_任务要求_
能把下面所有条目的文字逐字照抄一遍吗？图片不要放进回答里。

_已存数据条目_
========
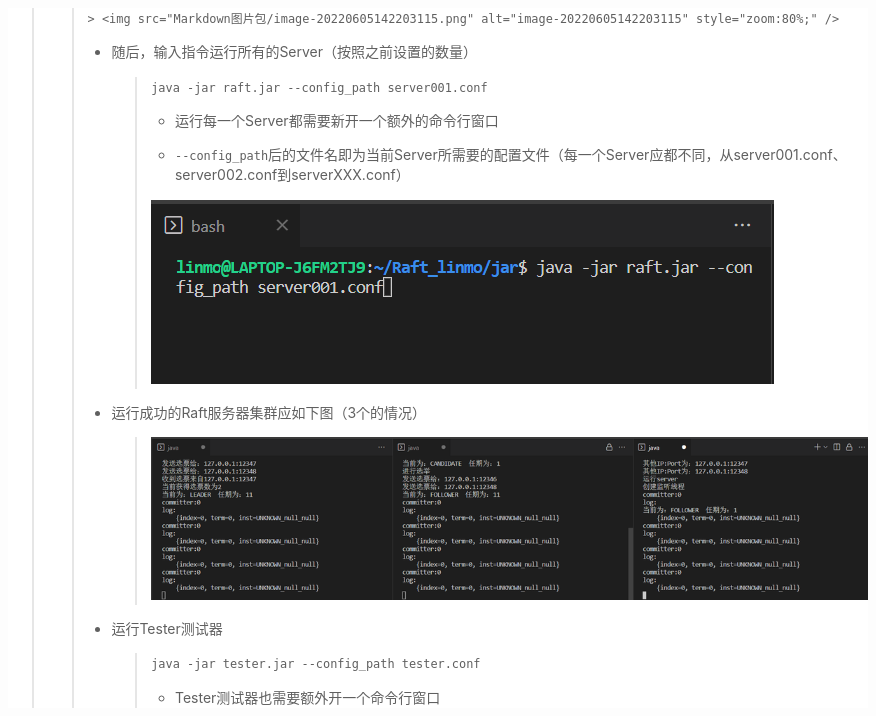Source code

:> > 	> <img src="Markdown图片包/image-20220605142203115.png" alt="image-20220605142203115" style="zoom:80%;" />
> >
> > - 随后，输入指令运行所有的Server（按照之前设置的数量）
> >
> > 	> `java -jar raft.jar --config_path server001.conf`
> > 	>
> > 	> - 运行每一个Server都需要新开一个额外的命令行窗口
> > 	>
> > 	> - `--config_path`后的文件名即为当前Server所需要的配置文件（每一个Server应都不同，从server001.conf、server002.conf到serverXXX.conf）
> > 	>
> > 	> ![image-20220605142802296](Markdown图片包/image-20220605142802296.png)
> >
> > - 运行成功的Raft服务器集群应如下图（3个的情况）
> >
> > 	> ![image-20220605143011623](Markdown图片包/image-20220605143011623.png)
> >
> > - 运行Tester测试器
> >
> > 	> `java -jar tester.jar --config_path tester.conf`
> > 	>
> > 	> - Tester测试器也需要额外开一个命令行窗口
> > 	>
========
_本题作答_
Source code

:> > 	> <img src="Markdown图片包/image-20220605142203115.png" alt="image-20220605142203115" style="zoom:80%;" />
> >
> > - 随后，输入指令运行所有的Server（按照之前设置的数量）
> >
> > 	> `java -jar raft.jar --config_path server001.conf`
> > 	>
> > 	> - 运行每一个Server都需要新开一个额外的命令行窗口
> > 	>
> > 	> - `--config_path`后的文件名即为当前Server所需要的配置文件（每一个Server应都不同，从server001.conf、server002.conf到serverXXX.conf）
> > 	>
> > 	> ![image-20220605142802296](Markdown图片包/image-20220605142802296.png)
> >
> > - 运行成功的Raft服务器集群应如下图（3个的情况）
> >
> > 	> ![image-20220605143011623](Markdown图片包/image-20220605143011623.png)
> >
> > - 运行Tester测试器
> >
> > 	> `java -jar tester.jar --config_path tester.conf`
> > 	>
> > 	> - Tester测试器也需要额外开一个命令行窗口
> > 	>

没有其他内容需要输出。